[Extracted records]
--
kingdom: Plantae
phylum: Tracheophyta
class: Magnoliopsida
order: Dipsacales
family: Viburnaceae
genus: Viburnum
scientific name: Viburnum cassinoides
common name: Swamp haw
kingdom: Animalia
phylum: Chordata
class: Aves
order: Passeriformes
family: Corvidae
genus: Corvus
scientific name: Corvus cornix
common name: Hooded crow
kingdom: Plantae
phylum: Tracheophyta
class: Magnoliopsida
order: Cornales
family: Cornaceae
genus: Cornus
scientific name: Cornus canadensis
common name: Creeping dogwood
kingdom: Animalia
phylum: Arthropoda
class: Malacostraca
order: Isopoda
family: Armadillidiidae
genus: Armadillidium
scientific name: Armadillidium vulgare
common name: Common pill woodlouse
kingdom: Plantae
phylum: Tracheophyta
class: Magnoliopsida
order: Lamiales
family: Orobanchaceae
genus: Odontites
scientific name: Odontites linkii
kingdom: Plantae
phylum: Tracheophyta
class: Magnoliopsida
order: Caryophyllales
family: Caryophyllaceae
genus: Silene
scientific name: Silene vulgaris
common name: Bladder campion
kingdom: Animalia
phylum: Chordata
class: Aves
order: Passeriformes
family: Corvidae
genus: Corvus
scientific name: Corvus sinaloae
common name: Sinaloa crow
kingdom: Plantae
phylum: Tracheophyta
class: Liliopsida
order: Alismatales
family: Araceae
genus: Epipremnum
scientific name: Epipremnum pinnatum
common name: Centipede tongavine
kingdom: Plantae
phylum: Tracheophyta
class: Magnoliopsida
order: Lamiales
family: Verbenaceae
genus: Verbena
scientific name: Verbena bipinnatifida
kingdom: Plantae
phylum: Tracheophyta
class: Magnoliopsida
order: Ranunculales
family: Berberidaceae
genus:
--
• [Exercise instructions]:
Copy out every line of the listing above without any changes.

• [The reply]:
kingdom: Plantae
phylum: Tracheophyta
class: Magnoliopsida
order: Dipsacales
family: Viburnaceae
genus: Viburnum
scientific name: Viburnum cassinoides
common name: Swamp haw
kingdom: Animalia
phylum: Chordata
class: Aves
order: Passeriformes
family: Corvidae
genus: Corvus
scientific name: Corvus cornix
common name: Hooded crow
kingdom: Plantae
phylum: Tracheophyta
class: Magnoliopsida
order: Cornales
family: Cornaceae
genus: Cornus
scientific name: Cornus canadensis
common name: Creeping dogwood
kingdom: Animalia
phylum: Arthropoda
class: Malacostraca
order: Isopoda
family: Armadillidiidae
genus: Armadillidium
scientific name: Armadillidium vulgare
common name: Common pill woodlouse
kingdom: Plantae
phylum: Tracheophyta
class: Magnoliopsida
order: Lamiales
family: Orobanchaceae
genus: Odontites
scientific name: Odontites linkii
kingdom: Plantae
phylum: Tracheophyta
class: Magnoliopsida
order: Caryophyllales
family: Caryophyllaceae
genus: Silene
scientific name: Silene vulgaris
common name: Bladder campion
kingdom: Animalia
phylum: Chordata
class: Aves
order: Passeriformes
family: Corvidae
genus: Corvus
scientific name: Corvus sinaloae
common name: Sinaloa crow
kingdom: Plantae
phylum: Tracheophyta
class: Liliopsida
order: Alismatales
family: Araceae
genus: Epipremnum
scientific name: Epipremnum pinnatum
common name: Centipede tongavine
kingdom: Plantae
phylum: Tracheophyta
class: Magnoliopsida
order: Lamiales
family: Verbenaceae
genus: Verbena
scientific name: Verbena bipinnatifida
kingdom: Plantae
phylum: Tracheophyta
class: Magnoliopsida
order: Ranunculales
family: Berberidaceae
genus:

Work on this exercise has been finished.